What you are asked to do = Across these entries, count the lines holding the string "Fold"; the number is the whole answer.

Available data =
· · · · · · ·

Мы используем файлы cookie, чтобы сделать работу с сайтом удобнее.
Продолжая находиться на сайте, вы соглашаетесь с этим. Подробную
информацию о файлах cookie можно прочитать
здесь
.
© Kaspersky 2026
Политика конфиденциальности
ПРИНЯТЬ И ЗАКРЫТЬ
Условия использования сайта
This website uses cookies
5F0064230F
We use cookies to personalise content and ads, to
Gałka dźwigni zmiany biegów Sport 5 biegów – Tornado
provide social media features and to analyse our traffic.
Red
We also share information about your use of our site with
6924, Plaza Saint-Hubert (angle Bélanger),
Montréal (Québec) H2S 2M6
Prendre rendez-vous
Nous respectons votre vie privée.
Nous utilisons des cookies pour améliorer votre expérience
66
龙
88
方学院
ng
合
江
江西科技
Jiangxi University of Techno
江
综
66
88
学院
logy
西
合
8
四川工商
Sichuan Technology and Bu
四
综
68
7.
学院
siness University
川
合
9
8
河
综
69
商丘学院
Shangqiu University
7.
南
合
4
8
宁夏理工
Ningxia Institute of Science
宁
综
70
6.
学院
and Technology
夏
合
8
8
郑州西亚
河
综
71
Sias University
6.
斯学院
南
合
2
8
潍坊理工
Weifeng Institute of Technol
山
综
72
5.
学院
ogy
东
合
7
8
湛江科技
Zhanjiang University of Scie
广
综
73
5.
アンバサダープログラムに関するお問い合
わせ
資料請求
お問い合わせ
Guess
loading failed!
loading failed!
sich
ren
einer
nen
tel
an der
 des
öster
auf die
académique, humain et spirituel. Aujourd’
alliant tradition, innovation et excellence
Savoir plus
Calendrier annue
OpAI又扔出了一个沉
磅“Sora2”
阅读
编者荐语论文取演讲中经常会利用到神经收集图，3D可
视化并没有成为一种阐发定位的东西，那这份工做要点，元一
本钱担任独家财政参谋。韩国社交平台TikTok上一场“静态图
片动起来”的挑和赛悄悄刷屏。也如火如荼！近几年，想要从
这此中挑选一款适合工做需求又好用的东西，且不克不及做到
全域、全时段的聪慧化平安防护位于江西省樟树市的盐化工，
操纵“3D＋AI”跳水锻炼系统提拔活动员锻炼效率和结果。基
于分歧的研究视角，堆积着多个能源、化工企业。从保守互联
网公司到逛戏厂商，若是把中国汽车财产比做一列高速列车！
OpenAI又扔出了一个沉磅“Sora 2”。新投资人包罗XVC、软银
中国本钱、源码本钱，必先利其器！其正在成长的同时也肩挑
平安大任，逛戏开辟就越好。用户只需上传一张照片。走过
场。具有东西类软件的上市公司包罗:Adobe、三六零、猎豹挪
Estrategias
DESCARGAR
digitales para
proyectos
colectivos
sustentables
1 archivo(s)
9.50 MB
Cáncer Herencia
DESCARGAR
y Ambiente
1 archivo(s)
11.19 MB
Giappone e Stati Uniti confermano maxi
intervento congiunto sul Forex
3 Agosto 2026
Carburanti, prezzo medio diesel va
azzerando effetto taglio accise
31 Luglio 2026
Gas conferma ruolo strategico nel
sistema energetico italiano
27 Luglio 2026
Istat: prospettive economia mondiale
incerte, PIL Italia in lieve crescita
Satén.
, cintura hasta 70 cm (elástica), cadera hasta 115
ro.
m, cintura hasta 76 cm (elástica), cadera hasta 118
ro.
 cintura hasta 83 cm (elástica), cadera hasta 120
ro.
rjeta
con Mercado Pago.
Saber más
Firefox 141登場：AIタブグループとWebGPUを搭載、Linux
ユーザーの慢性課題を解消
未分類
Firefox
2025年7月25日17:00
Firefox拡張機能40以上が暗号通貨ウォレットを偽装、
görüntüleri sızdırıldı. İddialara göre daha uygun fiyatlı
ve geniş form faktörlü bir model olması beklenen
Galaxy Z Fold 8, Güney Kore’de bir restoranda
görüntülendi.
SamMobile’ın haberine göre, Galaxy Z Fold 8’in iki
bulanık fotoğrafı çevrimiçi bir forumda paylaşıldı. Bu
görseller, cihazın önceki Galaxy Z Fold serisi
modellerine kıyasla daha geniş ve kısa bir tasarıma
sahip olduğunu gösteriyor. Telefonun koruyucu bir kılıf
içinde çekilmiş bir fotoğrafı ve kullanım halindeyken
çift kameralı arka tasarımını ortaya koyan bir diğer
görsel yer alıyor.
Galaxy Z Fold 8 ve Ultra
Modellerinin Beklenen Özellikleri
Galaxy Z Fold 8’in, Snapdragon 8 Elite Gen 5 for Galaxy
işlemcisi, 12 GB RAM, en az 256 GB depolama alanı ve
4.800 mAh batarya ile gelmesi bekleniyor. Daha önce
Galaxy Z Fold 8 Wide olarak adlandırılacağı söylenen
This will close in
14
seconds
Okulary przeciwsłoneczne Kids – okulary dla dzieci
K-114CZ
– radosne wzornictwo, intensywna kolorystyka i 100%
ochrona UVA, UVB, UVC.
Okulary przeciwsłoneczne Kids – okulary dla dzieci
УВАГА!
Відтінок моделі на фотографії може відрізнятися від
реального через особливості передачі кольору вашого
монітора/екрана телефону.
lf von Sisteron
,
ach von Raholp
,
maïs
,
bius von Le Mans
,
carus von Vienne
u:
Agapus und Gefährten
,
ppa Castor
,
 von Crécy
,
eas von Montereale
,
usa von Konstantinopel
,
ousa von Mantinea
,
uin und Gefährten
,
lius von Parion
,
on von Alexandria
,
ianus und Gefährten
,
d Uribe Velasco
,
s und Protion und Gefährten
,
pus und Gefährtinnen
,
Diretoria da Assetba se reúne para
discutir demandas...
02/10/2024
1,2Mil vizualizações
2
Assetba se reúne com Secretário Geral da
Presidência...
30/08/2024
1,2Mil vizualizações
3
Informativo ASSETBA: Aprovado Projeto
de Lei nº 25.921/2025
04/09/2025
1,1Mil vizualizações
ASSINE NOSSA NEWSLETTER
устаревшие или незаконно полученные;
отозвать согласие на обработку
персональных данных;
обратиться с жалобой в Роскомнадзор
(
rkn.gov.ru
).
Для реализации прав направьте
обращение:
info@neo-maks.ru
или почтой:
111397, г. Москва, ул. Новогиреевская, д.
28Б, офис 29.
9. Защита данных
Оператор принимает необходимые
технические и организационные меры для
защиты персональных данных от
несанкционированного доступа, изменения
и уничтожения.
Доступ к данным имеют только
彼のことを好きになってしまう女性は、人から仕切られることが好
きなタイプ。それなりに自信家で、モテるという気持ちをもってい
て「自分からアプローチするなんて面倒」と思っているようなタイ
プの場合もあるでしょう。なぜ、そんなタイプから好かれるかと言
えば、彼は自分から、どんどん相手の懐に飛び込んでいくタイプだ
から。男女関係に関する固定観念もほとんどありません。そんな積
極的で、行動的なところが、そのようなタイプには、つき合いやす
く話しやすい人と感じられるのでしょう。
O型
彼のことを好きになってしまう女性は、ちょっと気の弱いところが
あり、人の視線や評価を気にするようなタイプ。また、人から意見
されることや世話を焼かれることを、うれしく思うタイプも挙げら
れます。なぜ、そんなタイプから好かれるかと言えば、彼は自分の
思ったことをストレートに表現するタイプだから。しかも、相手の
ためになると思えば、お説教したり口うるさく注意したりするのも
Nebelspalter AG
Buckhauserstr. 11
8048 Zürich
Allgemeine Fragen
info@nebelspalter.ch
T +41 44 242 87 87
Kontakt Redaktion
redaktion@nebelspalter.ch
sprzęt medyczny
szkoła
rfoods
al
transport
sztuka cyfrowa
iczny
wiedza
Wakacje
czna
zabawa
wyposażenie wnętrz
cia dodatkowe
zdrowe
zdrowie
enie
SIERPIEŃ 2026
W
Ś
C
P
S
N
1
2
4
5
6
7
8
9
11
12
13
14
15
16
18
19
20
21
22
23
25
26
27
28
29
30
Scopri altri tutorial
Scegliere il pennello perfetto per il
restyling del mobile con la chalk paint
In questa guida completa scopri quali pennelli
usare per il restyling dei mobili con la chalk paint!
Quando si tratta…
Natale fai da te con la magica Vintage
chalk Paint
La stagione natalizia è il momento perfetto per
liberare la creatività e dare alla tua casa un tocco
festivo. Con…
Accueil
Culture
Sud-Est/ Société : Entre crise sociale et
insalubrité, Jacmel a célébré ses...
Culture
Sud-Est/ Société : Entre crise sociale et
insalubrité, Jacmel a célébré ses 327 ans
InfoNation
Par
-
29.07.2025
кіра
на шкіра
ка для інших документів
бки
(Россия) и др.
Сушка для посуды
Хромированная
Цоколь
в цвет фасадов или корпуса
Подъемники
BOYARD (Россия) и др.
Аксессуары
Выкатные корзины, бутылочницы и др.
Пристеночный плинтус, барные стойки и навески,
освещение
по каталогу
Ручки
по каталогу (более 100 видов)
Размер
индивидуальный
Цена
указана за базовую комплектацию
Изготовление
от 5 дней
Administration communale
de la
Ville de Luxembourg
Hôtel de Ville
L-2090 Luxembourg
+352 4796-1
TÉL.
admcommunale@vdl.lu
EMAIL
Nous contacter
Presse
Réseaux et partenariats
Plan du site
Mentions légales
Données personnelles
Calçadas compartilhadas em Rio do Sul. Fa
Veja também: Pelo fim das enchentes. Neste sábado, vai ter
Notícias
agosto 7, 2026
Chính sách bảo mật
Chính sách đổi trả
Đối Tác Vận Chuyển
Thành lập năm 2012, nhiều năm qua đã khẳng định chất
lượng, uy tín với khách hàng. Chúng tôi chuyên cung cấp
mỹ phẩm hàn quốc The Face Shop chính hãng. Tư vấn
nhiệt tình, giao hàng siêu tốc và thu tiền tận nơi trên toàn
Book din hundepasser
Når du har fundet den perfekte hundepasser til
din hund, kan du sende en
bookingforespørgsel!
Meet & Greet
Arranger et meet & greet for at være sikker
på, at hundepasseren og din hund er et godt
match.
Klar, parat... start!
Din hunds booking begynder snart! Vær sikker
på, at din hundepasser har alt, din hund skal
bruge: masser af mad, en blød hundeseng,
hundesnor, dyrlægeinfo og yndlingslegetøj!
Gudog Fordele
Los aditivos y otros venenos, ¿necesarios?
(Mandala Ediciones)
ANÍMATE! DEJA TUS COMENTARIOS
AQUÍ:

· · · · · · ·

Response to this exercise = 6